═══ DATA FOR ANALYSIS ═══

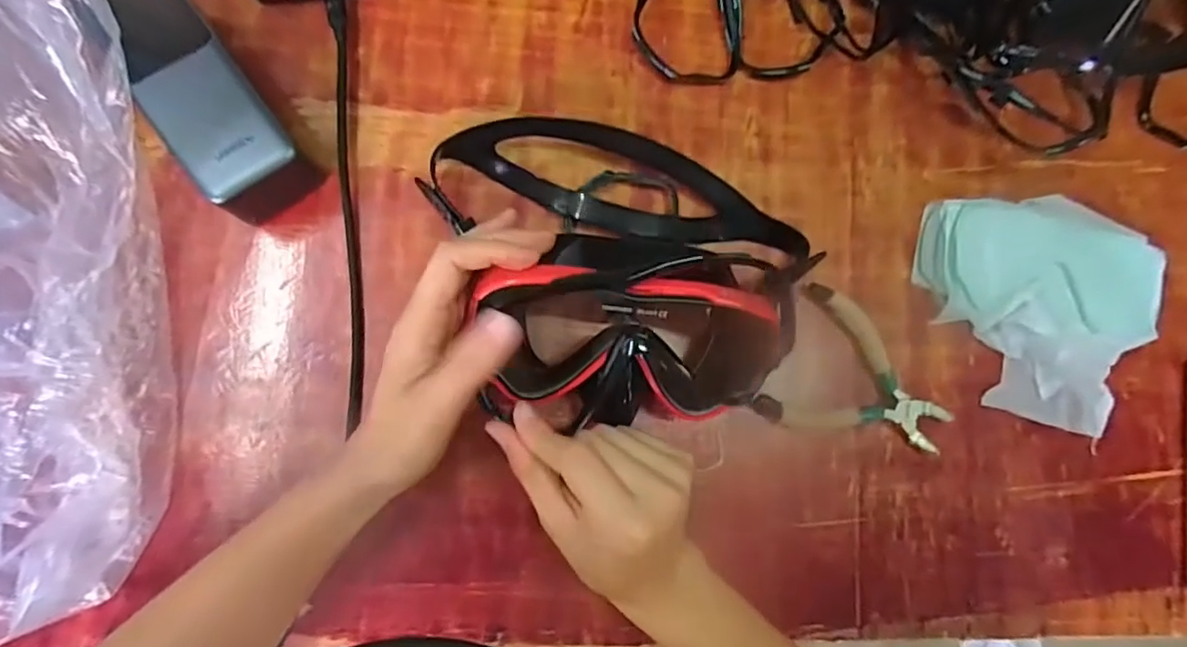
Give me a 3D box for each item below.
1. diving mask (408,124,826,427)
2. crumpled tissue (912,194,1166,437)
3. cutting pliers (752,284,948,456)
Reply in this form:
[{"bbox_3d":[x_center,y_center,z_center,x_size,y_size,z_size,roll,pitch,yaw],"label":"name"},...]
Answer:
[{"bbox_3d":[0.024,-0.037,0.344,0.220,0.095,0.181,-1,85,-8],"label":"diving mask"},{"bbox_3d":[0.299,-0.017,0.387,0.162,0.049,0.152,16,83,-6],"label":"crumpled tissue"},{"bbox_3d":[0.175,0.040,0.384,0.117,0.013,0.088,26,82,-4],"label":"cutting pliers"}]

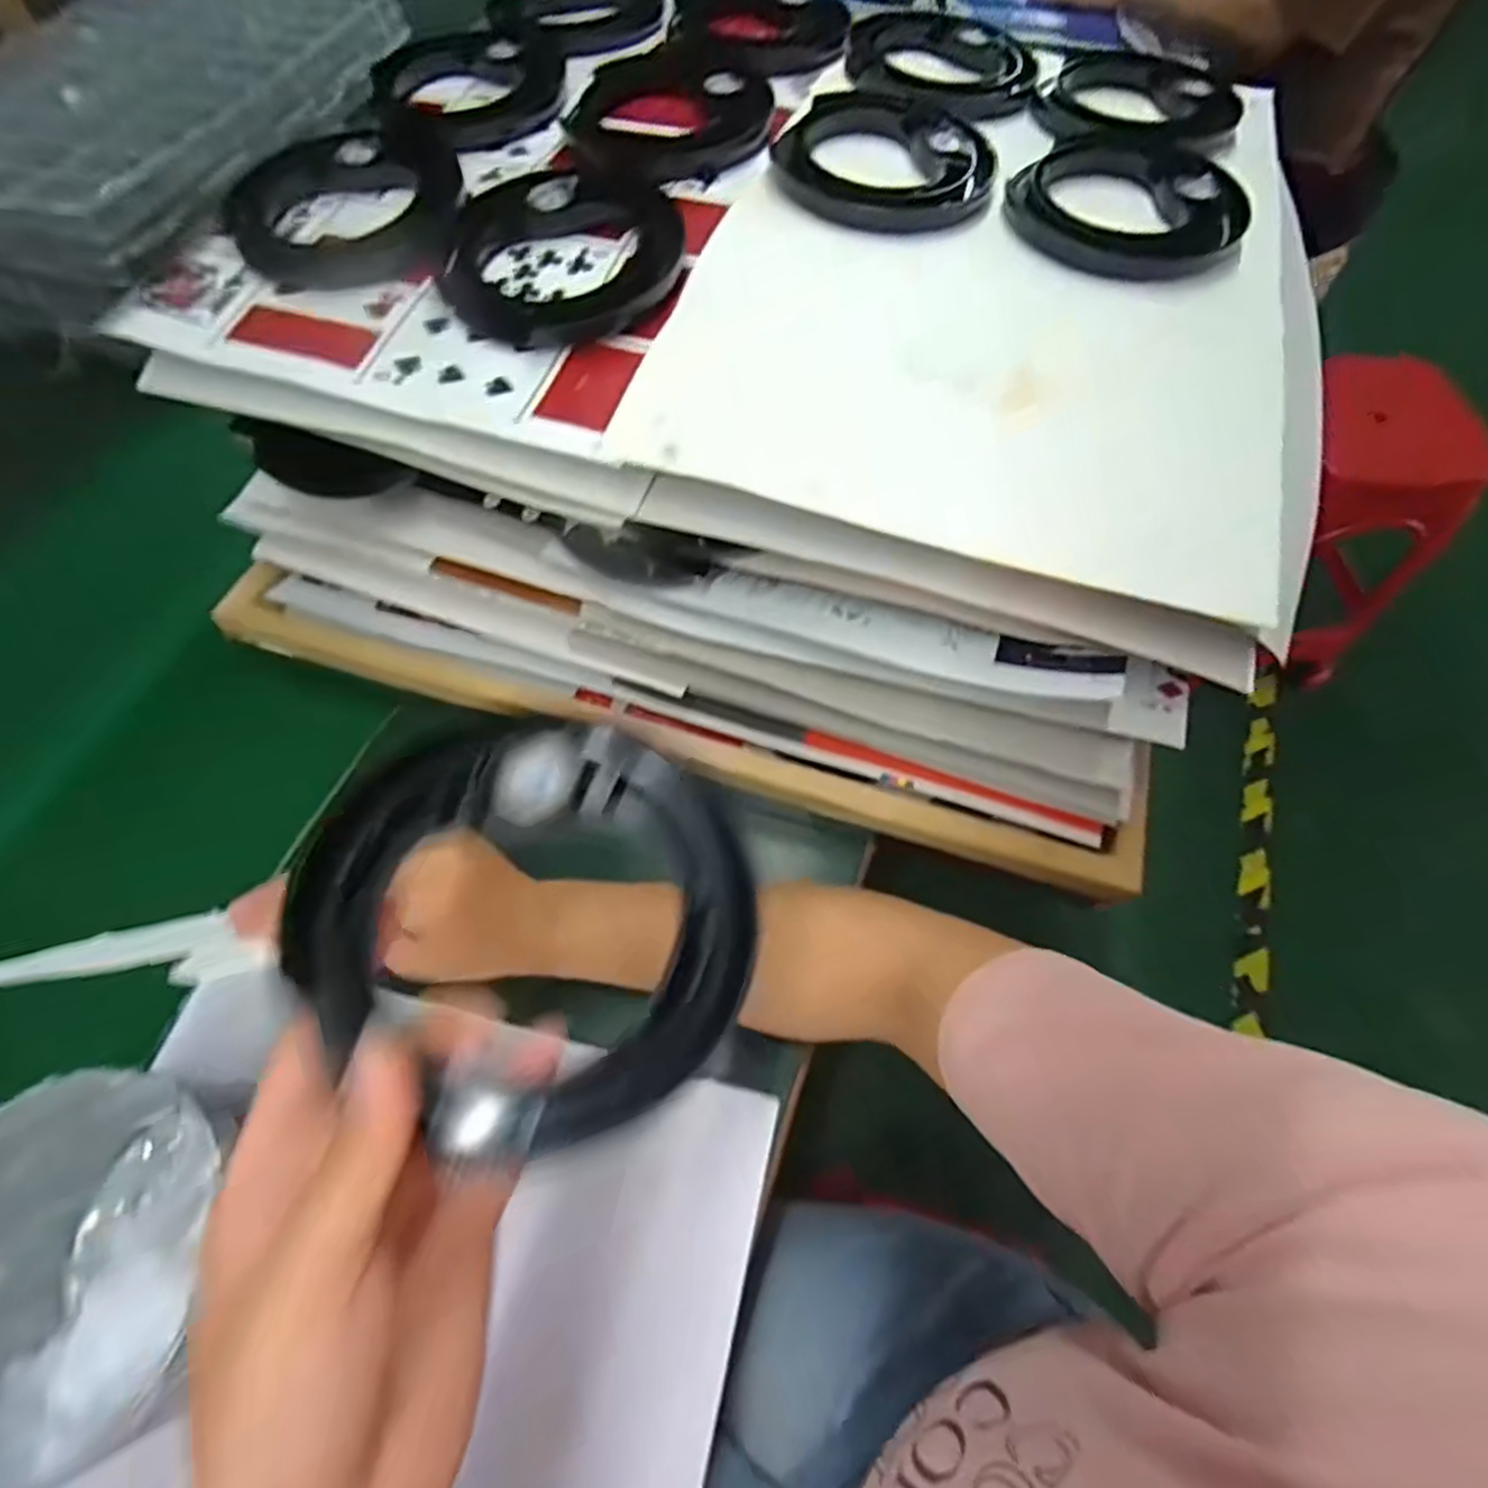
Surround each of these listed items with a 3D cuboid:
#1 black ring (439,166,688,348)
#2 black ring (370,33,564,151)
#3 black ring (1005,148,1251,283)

═══

## WHAT TO PRODUCE
Reproduce every line from the entries that holds the word "black".

## EXERCISE OUTPUT
#1 black ring (439,166,688,348)
#2 black ring (370,33,564,151)
#3 black ring (1005,148,1251,283)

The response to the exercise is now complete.